削除リストに挙げられた商品中、本編に「これらの行為は犯罪です。」とテロップを流す物がある。
TV番組と似たものだ。企画や配役、お断りにコマーシャリング・・・類似点が数多く存在する。
TV番組もアダルトビデオも同質だと言える。
「18歳にもなれば判断能力は付いているよね?」と、AVに言われているのだが、
改めて考えると恥ずかしくもあり、不機嫌にもなる(笑


ハッキリ言って、AVを「本当の事だ!」と思っている方は少数だ(が制作者は喜んでくれるだろう)。
TV番組と同じく、驚きや興奮を与えるだけの作り物なのだ。
欲求凌ぎという点では音楽や映画や書籍と同じ扱いでもある訳だ。経済本や法律本と同じ批評を
AVに向ける事が出来るか、どうか。AVに関して興味深い批評を下す人は少数だ。
何故なら真剣に解釈する事を考える対象に毛頭アダルトビデオは成らないからだ。
TV番組に例えて言ってみよう、・・・テレビを見て子供が「おとうさんおかあさん、これ本当?」と問う。
その時、大人である貴方は、どこからどこまで事実か説明出来るか?と似ている。
「おい、テレビの言うことはだな・・・」と言うか、子供と同じく「これ本当かしらね?」と言うかどうか・・・


模倣行為による犯罪助長について。
犯罪的な企画AVを見て「やってみたい」と真似するケースを危惧するだろうが
犯罪行為と分っていて真似に走る類いの人間は、あらゆる局面で危険人物でしょうが。
個人の判断能力を問われる社会に生きる人間に、随分と無礼な事を先生方は仰る。


AVの制作背景を知れば知るほど、一般企業と同じく、流通の中にシッカリ組み込まれた
商材/業界であることが解る。今の時代、大規模流通の手法は全業種同じに決まっている。
冒頭に述べた、外からの曖昧な規制を受けても、AV業界に大した打撃を与えることは出来ない。
それほど強かな産業だ。人間の三大欲求に含まれる商材だから。

こう思う。
年齢規制した商品だが、更に規制を設けた方が良い。これは外からではなく、内省として。
例えば「ジャンル初心者禁止」、「真似する方禁止」・・・こんな馬鹿馬鹿しいテロップを設けるとか。
AVには、こういう洒落が許される。だった世間のシモネタには笑いが憑き物でしょ。

そもそも真剣に解釈する事でもない、男性の性処理として作られた物なのに
強烈な実現偏向を抱くことを懸念する世間とは、一体対象者をどう見ているのか・・・。
危惧は、意図された表面的アピールにドップリ惑わされ「けしからん!」と息巻いているだけの様だ。
つまり、嘘の多いパッケージに騙されているのは、公職議事の場に集う先生方じゃないか?

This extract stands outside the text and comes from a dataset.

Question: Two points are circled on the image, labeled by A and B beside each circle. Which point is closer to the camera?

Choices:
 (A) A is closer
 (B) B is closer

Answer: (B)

アダルトに限った話ではなく全ての提供物に言えるが、表面的なアピールが強すぎる昨今
積極的に質を問い、判断/評価する姿勢が、これまで以上に必要だと思う。
学者という立場でも研究の姿勢に問題があるように、一般人でも感心する程詳しい人がいるように
よく考え追求し解決する必要が改めて問われていると思う。
そうでなければ大惨事に於いて、我々は混乱し、何も解決出来ない民族になるだろう。

提供側や主催者の規制(またその背景)が苦笑を帯びることで、受取り側がまた一つ賢くなったのだが
こう思える人が少しでも多く居てくれれば幸いだ。